Второй раз я отправился на кладбище Аннас вместе с Лаймой, и мы пошли другим, коротким путём. Он тоже начинается на улице Дикю, затем узкая тропинка в высокой траве, которая сначала ведёт нас в бывший ров бывшего замка, а потом по склону наверх, там ещё пара десятков метров среди кустов, и вот мы на кладбище Аннас, но с другой стороны, нежели официальный вход через коричневые воротца. Здесь ближе к другому мемориалу – тем, кто погиб, сражаясь против тех, кого в пятнадцати метрах отсюда поминает Резевска. И погибли они не во время войны, а после неё – на тех плитах, где есть даты смерти, полный разнобой, от 1945-го до 1950-го.

=== ФРАГМЕНТЫ МАТЕРИАЛА ===

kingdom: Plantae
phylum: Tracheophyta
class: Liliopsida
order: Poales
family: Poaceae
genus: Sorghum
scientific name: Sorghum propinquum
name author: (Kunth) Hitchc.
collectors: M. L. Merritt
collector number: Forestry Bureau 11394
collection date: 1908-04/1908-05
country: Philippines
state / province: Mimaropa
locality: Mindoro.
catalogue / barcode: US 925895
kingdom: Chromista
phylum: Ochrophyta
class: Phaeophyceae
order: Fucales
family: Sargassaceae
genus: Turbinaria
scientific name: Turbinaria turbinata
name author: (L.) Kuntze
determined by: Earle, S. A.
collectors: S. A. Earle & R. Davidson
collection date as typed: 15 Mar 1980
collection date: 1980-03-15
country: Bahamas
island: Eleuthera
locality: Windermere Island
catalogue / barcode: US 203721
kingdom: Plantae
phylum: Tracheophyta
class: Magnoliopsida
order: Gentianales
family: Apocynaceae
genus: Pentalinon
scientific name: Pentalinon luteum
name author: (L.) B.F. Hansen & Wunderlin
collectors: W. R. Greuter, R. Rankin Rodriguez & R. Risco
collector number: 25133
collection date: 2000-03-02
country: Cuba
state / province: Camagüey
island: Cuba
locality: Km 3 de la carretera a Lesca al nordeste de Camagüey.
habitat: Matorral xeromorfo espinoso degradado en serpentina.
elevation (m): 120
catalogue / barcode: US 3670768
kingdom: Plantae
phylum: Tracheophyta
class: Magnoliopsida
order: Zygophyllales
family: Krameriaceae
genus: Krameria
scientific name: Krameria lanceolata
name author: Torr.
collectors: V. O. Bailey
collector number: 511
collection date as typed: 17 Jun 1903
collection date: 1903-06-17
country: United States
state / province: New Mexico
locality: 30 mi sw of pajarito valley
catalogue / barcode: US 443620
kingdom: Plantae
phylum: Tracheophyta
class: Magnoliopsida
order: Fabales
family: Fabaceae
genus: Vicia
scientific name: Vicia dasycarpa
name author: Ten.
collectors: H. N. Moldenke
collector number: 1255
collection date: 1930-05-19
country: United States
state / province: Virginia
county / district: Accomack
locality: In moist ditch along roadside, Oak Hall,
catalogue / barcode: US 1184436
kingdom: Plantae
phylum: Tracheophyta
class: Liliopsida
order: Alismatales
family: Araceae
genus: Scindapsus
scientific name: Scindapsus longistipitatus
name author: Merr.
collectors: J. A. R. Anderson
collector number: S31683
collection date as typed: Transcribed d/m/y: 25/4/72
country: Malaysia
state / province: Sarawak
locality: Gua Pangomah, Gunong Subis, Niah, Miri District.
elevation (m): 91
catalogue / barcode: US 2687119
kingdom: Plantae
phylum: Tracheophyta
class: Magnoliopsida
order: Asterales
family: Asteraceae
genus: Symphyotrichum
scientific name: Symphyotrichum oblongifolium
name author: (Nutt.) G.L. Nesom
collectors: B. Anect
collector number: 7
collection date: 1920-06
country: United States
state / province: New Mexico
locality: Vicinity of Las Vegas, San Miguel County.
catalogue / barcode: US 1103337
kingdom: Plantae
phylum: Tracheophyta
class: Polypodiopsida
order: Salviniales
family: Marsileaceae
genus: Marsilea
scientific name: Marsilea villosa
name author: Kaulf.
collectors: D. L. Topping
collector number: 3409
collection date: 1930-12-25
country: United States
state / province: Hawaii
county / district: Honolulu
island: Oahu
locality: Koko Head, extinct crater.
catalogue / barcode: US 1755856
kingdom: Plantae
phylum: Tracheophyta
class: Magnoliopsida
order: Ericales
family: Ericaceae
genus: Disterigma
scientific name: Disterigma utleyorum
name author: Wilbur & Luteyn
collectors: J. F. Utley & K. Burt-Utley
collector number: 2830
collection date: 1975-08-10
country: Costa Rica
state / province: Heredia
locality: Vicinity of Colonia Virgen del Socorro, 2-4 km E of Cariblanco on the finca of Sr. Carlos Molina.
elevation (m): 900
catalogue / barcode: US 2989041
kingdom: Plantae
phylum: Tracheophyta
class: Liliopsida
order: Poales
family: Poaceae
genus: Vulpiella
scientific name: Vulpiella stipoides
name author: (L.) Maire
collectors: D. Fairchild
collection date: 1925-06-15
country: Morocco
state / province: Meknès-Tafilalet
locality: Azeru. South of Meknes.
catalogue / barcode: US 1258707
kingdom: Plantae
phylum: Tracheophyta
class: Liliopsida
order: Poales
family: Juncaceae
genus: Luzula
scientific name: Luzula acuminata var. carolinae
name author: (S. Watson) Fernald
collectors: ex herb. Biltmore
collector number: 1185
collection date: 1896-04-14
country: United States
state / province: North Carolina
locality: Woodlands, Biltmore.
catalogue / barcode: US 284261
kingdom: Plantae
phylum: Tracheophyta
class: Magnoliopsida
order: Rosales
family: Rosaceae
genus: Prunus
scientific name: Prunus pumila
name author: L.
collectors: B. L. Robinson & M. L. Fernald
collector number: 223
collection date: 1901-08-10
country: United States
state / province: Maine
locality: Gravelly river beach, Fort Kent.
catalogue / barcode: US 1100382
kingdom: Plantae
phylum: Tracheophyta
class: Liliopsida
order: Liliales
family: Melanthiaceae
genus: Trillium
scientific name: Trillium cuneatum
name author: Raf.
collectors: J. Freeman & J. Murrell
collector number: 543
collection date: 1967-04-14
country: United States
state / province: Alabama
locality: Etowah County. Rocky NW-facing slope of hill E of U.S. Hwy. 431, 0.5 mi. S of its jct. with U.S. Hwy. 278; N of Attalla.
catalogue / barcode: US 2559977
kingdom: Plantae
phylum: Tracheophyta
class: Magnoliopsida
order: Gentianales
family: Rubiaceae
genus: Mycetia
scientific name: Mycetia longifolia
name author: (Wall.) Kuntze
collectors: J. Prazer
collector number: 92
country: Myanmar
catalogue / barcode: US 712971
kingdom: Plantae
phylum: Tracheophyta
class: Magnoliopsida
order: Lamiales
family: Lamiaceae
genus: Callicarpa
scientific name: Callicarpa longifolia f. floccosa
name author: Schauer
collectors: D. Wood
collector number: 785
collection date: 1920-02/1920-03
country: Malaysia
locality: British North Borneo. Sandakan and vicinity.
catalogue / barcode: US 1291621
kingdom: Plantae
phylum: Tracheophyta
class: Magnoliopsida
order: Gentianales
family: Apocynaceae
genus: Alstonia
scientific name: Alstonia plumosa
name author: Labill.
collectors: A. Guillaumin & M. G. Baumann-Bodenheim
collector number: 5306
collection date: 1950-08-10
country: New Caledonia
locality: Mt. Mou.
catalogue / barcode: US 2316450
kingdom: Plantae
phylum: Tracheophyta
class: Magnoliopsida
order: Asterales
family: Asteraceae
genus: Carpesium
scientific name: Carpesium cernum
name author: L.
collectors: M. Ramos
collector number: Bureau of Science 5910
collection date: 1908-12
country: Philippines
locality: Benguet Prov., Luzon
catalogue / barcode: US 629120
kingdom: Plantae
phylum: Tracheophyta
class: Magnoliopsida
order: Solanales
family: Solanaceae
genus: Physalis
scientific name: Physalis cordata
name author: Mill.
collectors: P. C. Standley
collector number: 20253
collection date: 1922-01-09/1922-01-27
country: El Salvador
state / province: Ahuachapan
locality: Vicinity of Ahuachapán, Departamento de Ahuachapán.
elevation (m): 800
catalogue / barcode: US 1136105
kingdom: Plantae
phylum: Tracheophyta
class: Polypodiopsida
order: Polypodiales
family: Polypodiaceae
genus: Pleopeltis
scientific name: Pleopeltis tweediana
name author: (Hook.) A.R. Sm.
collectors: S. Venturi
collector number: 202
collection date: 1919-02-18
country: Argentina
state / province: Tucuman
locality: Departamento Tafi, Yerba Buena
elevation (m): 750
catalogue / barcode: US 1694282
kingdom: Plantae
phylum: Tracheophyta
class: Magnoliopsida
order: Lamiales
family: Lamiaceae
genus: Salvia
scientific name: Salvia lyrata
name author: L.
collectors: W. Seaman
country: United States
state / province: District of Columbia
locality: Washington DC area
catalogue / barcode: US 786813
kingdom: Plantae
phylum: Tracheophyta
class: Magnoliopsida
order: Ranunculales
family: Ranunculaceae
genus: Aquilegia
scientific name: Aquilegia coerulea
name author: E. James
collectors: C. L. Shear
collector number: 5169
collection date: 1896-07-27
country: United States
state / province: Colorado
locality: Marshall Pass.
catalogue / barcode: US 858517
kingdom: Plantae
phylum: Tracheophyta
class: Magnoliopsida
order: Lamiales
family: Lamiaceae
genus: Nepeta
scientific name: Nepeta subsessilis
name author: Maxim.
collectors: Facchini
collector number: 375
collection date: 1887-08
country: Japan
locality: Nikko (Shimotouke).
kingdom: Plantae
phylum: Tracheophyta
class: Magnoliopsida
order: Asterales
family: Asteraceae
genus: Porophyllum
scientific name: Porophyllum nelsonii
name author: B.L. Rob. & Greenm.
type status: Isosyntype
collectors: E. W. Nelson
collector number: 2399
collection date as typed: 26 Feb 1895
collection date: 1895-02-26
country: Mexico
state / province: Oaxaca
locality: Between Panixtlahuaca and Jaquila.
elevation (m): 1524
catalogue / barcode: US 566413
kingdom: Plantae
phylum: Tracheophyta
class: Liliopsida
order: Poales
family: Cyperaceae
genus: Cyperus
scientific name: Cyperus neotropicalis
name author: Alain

=== ЗАДАНИЯ ===
**1.** Процитируйте отрывок о кладбище Аннас дословно, начиная со слов «Второй раз я» и продолжая до слов «1945-го до 1950-го.».
**2.** Продолжите отрывок о кладбище Аннас, начав сразу после его последнего предложения.
Материал для выполнения заданий не понадобится.

=== ОТВЕТЫ ПО ПОРЯДКУ ===
**1.**
Второй раз я отправился на кладбище Аннас вместе с Лаймой, и мы пошли другим, коротким путём. Он тоже начинается на улице Дикю, затем узкая тропинка в высокой траве, которая сначала ведёт нас в бывший ров бывшего замка, а потом по склону наверх, там ещё пара десятков метров среди кустов, и вот мы на кладбище Аннас, но с другой стороны, нежели официальный вход через коричневые воротца. Здесь ближе к другому мемориалу – тем, кто погиб, сражаясь против тех, кого в пятнадцати метрах отсюда поминает Резевска. И погибли они не во время войны, а после неё – на тех плитах, где есть даты смерти, полный разнобой, от 1945-го до 1950-го.

**2.**
«Лесные братья» в Курземе не сдавались долго. По понятным причинам этот мемориал установлен значительно позже – уже во время второй независимости Латвии, в девяностые. В отличие от советского это христианское поминовение, а значит, в качестве поминающего выступает освящённая совместной верой общность, не явленная нам в виде слишком человеческих фигур. Резевска – вполне в духе своего времени – тщательно изгоняла идеологию из своего мемориала, у неё люди поминают людей. Ещё одно проявление позднесоветского гуманизма, который с универсалистских, общечеловеческих позиций пытался противостоять марксизму-ленинизму, разделившему человечество на вечно враждующие классы. Мемориал антисоветским латвийским партизанам посвящён памяти тех, кто пал в борьбе за нацию и за Бога, сражаясь против тех, кто поработил их нацию и изгнал Бога. Оттого на входе в мемориал стоит гранитный камень, над которым высится простой крест, сваренный из металлических труб. И надписи на отшлифованном граните могильных камней другие. Советские солдаты представлены в соответствии со всеми правилами – имя, фамилия, родился, погиб. Многие курземские подпольщики остались анонимными, и на их могилах выбито Nezināms.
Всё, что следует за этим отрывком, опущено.